Суть идеологии властвования Елизаветы была предельно проста: она, дочь великого Петра, видя неимоверные страдания русского народа под властью ненавистных иноземных временщиков – всего «счастия российского губителей и похитителей», – восстала против них, и с нею взошло солнце счастья. Мрак прежде – и свет ныне, разорение вчера – и процветание уже сегодня – эта антитеза повторялась все царствование Елизаветы. Никогда раньше так плодотворно для режима не обыгрывались патриотические мотивы, чтобы утвердить законность узурпированной темной ночью власти. «Воистину, братец, – задушевно говорит один из персонажей пьесы-агитки „Разговоры, бывшие между двух российских солдат“ (1743 год), – ежели бы Елисавета Великая не воскресла, и нам бы, русским людям, сидеть бы в темности адской и до смерти не видать света».
Архиепископ Дмитрий Сеченов в опубликованной большим тиражом проповеди 1742 года клеймит тех, кому недавно так преданно служил: «Прибрали все Отечество наше в руки, коликий яд злобы на верных чад российских отрыгнули, коликое гонение на церковь Христову и на благочестивую веру восстановили, их была година и область темная». Мурашки бежали, верно, по коже патриотов в тот миг. Но воцарилась волшебным образом «Порфироносная девица» – и все пошло, как нужно:
так восклицал первейший поэт России Александр Сумароков. А вот другое произведение – пролог к опере «Милосердие Титово» под названием «Россия по печали паки обрадованная». Богиня Астрея спускается с облака к несчастной Рутении (читай – России), сидящей в потемках среди развалин, и «обнадеживает ее восстановлением времен Петра Великого и возвращением совершенного благополучия ее детям и при том увещевает ее к похвале и прославлению высочайшего имени Е. И. В. и к сооружению в честь ее публичных монументов».
Не сводя с себя глаз
Было бы ошибкой думать, что Елизавету особенно волновала идеология ее царствования.
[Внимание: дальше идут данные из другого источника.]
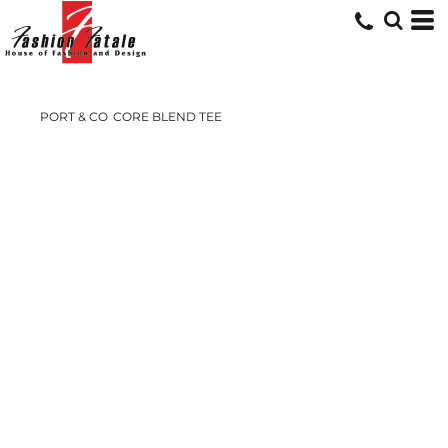
PORT & CO
CORE BLEND TEE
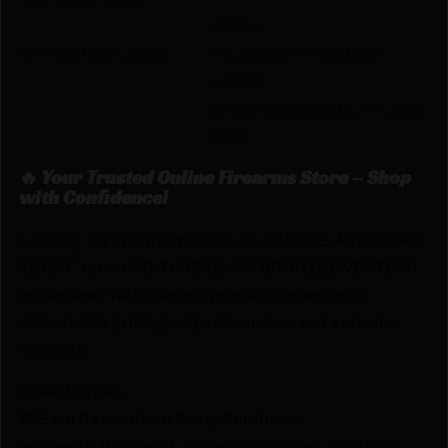
ACCU
OTHER FEATURES:
TRIGGER,THREADED
HEAVY
SPORTER BARREL,1-PIECE
RAIL
🔥 Your Trusted Online Firearms Store – Shop
with Confidence!
Looking for the best prices on SAVAGE AXIS 2 PRO
223 20″ LH – HSB THREAD GM BRONZE/WESTERN
by Savage? Netti Ammo proudly serves with
unbeatable pricing, expert service, and exclusive
rewards.
💰Best Prices
🎁 Earn Rewards on Every Purchase.
🔫 Special Bundles & Firearm Packages Available.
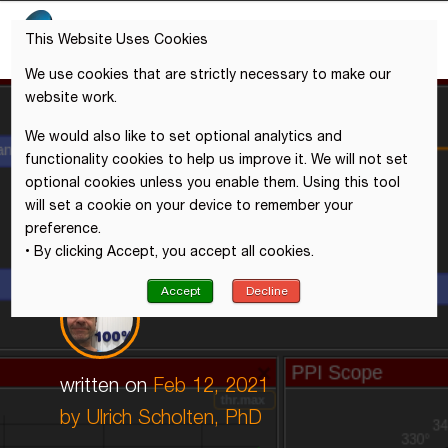
This Website Uses Cookies
We use cookies that are strictly necessary to make our
website work.
We would also like to set optional analytics and
functionality cookies to help us improve it. We will not set
optional cookies unless you enable them. Using this tool
will set a cookie on your device to remember your
preference.
• By clicking Accept, you accept all cookies.
Accept
Decline
written on
Feb 12, 2021
by
Ulrich Scholten, PhD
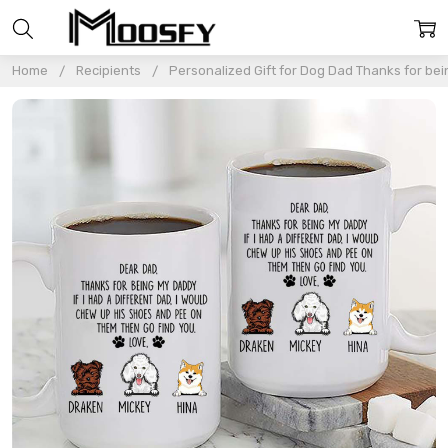
Home
Recipients
Personalized Gift for Dog Dad Thanks for b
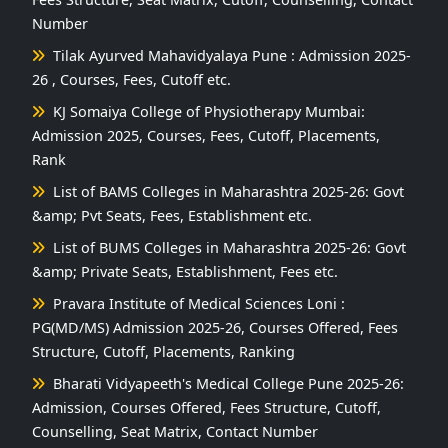
Number
Tilak Ayurved Mahavidyalaya Pune : Admission 2025-
26 , Courses, Fees, Cutoff etc.
KJ Somaiya College of Physiotherapy Mumbai:
Admission 2025, Courses, Fees, Cutoff, Placements,
Rank
List of BAMS Colleges in Maharashtra 2025-26: Govt
&amp; Pvt Seats, Fees, Establishment etc.
List of BUMS Colleges in Maharashtra 2025-26: Govt
&amp; Private Seats, Establishment, Fees etc.
Pravara Institute of Medical Sciences Loni :
PG(MD/MS) Admission 2025-26, Courses Offered, Fees
Structure, Cutoff, Placements, Ranking
Bharati Vidyapeeth's Medical College Pune 2025-26:
Admission, Courses Offered, Fees Structure, Cutoff,
Counselling, Seat Matrix, Contact Number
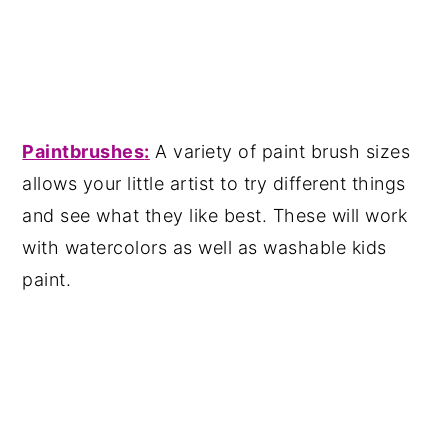
Paintbrushes
:
A variety of paint brush sizes
allows your little artist to try different things
and see what they like best. These will work
with watercolors as well as washable kids
paint.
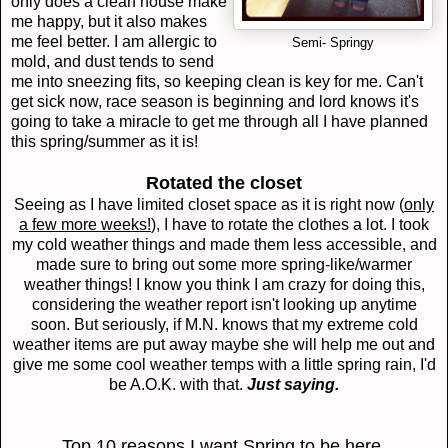
only does a clean house make
me happy, but it also makes
me feel better. I am allergic to
Semi- Springy
mold, and dust tends to send
me into sneezing fits, so keeping clean is key for me. Can't
get sick now, race season is beginning and lord knows it's
going to take a miracle to get me through all I have planned
this spring/summer as it is!
Rotated the closet
Seeing as I have limited closet space as it is right now (
only
a few more weeks!
), I have to rotate the clothes a lot. I took
my cold weather things and made them less accessible, and
made sure to bring out some more spring-like/warmer
weather things! I know you think I am crazy for doing this,
considering the weather report isn't looking up anytime
soon. But seriously, if M.N. knows that my extreme cold
weather items are put away maybe she will help me out and
give me some cool weather temps with a little spring rain, I'd
be A.O.K. with that.
Just saying.
Top 10 reasons I want Spring to be here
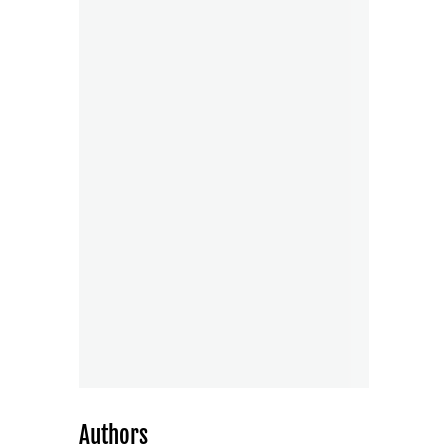
Authors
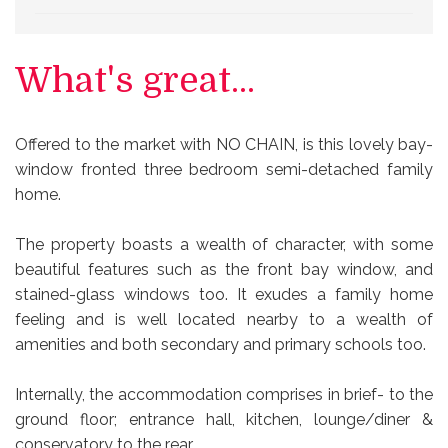
What's great...
Offered to the market with NO CHAIN, is this lovely bay-
window fronted three bedroom semi-detached family
home.
The property boasts a wealth of character, with some
beautiful features such as the front bay window, and
stained-glass windows too. It exudes a family home
feeling and is well located nearby to a wealth of
amenities and both secondary and primary schools too.
Internally, the accommodation comprises in brief- to the
ground floor; entrance hall, kitchen, lounge/diner &
conservatory to the rear.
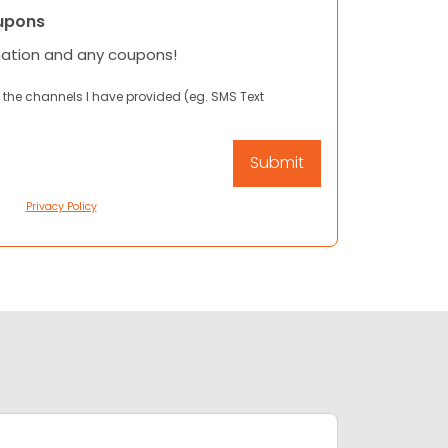
upons
mation and any coupons!
 the channels I have provided (eg. SMS Text
Privacy Policy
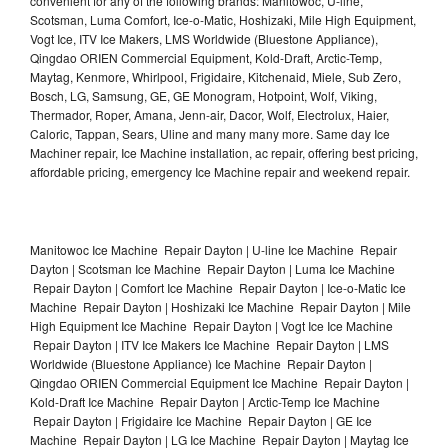
convenient for any of the following brands: Manitowoc, U-line,
Scotsman, Luma Comfort, Ice-o-Matic, Hoshizaki, Mile High Equipment,
Vogt Ice, ITV Ice Makers, LMS Worldwide (Bluestone Appliance),
Qingdao ORIEN Commercial Equipment, Kold-Draft, Arctic-Temp,
Maytag, Kenmore, Whirlpool, Frigidaire, Kitchenaid, Miele, Sub Zero,
Bosch, LG, Samsung, GE, GE Monogram, Hotpoint, Wolf, Viking,
Thermador, Roper, Amana, Jenn-air, Dacor, Wolf, Electrolux, Haier,
Caloric, Tappan, Sears, Uline and many many more. Same day Ice
Machiner repair, Ice Machine installation, ac repair, offering best pricing,
affordable pricing, emergency Ice Machine repair and weekend repair.
Manitowoc Ice Machine Repair Dayton | U-line Ice Machine Repair
Dayton | Scotsman Ice Machine Repair Dayton | Luma Ice Machine
Repair Dayton | Comfort Ice Machine Repair Dayton | Ice-o-Matic Ice
Machine Repair Dayton | Hoshizaki Ice Machine Repair Dayton | Mile
High Equipment Ice Machine Repair Dayton | Vogt Ice Ice Machine
Repair Dayton | ITV Ice Makers Ice Machine Repair Dayton | LMS
Worldwide (Bluestone Appliance) Ice Machine Repair Dayton |
Qingdao ORIEN Commercial Equipment Ice Machine Repair Dayton |
Kold-Draft Ice Machine Repair Dayton | Arctic-Temp Ice Machine
Repair Dayton | Frigidaire Ice Machine Repair Dayton | GE Ice
Machine Repair Dayton | LG Ice Machine Repair Dayton | Maytag Ice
Как и Анна Иоанновна, она не мечтала прослыть философом на троне, ее беспокоило совсем другое: в чем появиться на балу и неужели на щеке вскочил прыщик?
Да, императрица была влюблена исключительно в себя. Античный Нарцисс выглядит жалким мальчишкой у ручья в сравнении с Елизаветой Петровной, всю жизнь проведшей у океана зеркал своих дворцов. Впрочем, это нетрудно понять, а автору-мужчине невозможно осуждать – женщины более красивой, чем Елизавета, не было тогда на свете. По крайней мере, так считают современники, каких бы взглядов они ни придерживались, каким бы темпераментом ни обладали. Французский посланник в России Ж.-Ж. Кампредон писал в 1721 году о Елизавете как возможной невесте Людовика XV (ей тогда было двенадцать лет): «Она достойна того жребия, который ей предназначается, по красоте своей она будет служить украшением версальских собраний… Франция усовершенствует прирожденные прелести Елизаветы. Все в ней носит обворожительный отпечаток. Можно сказать, что она совершенная красавица по талье, цвету лица, глазам и изящности рук».
В 1728 году испанский посланник герцог де Лириа сообщал в Мадрид о девятнадцатилетней Елизавете: «Принцесса Елизавета такая красавица, каких я редко видел. У нее удивительный цвет лица, прекрасные глаза, превосходная шея и несравненный стан. Она высокого роста, чрезвычайно жива, хорошо танцует и ездит верхом без малейшего страха. Она не лишена ума, грациозна и очень кокетлива».